Doc and his aids all have little quirks that are supposed to come off as idiosyncrasies that make them more relatable, or something. Most of the characters instead come off as at least mildly annoying, Doc just comes across as humorless and weird and unlikeable. The guy who likes to use big words to show off his intelligence is most fond of saying "I'll be superamalgamated", a bit of nonsense that just makes him sound idiotic. They travel around with more unbelievably convenient gadgets and supplies than Adam West's Batman.

The story itself could have been interesting. The main antagonist was interesting, and sort of unique in his deceiving blandness. There is a mystery deep in the Amazon that involves the Pharaoh's of Egypt. There are people with mental powers that can make people see and hear things that aren't there ( or not see and hear things that are). There is a scandalously underutilized rebel faction amongst the mystery people in the Amazon. The story was well structured and for the most part well paced. It could have been good. But it was brought to ruin by the terrible characters and the inept dialogue. And it's a shame, because as a comic book fan I really wanted to like this.
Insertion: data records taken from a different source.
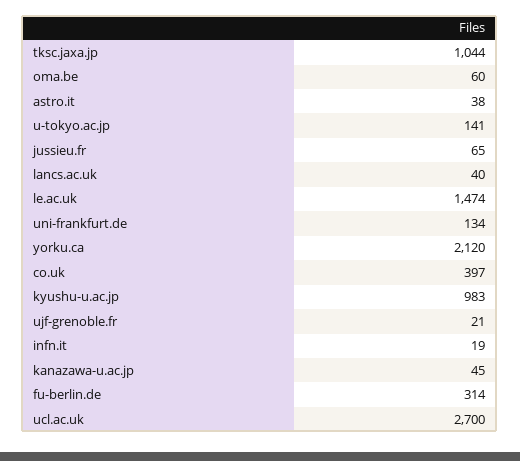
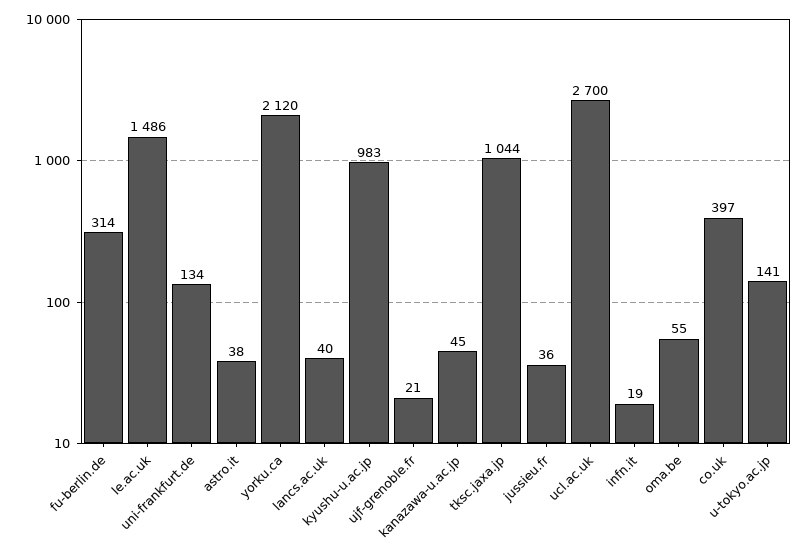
  {
    "tksc.jaxa.jp": 1044,
-   "oma.be": 60,
+   "oma.be": 55,
    "astro.it": 38,
    "u-tokyo.ac.jp": 141,
-   "jussieu.fr": 65,
+   "jussieu.fr": 36,
    "lancs.ac.uk": 40,
-   "le.ac.uk": 1474,
+   "le.ac.uk": 1486,
    "uni-frankfurt.de": 134,
    "yorku.ca": 2120,
    "co.uk": 397,
    "kyushu-u.ac.jp": 983,
    "ujf-grenoble.fr": 21,
    "infn.it": 19,
    "kanazawa-u.ac.jp": 45,
    "fu-berlin.de": 314,
    "ucl.ac.uk": 2700
  }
I am leaving the door open to trying another story at some point in the future, but if I do and it's this bad I will probably give up on this franchise. The main point that I can give is that it was a quick read, so it was over very soon. And just to be clear, I love H.P. Lovecraft and the John Carter stories, so it's not just that I have an issue with the way fiction was written at the time. The conventions were slightly different then, it is true. But even in the context of other fiction of the period this just wasn't good. I know there will likely be Doc Savage fans out there who will be upset with me for being so hard on these characters and this story, and all I can say is the great thing about art is that different things resonate with different people. This really did not resonate with me at all.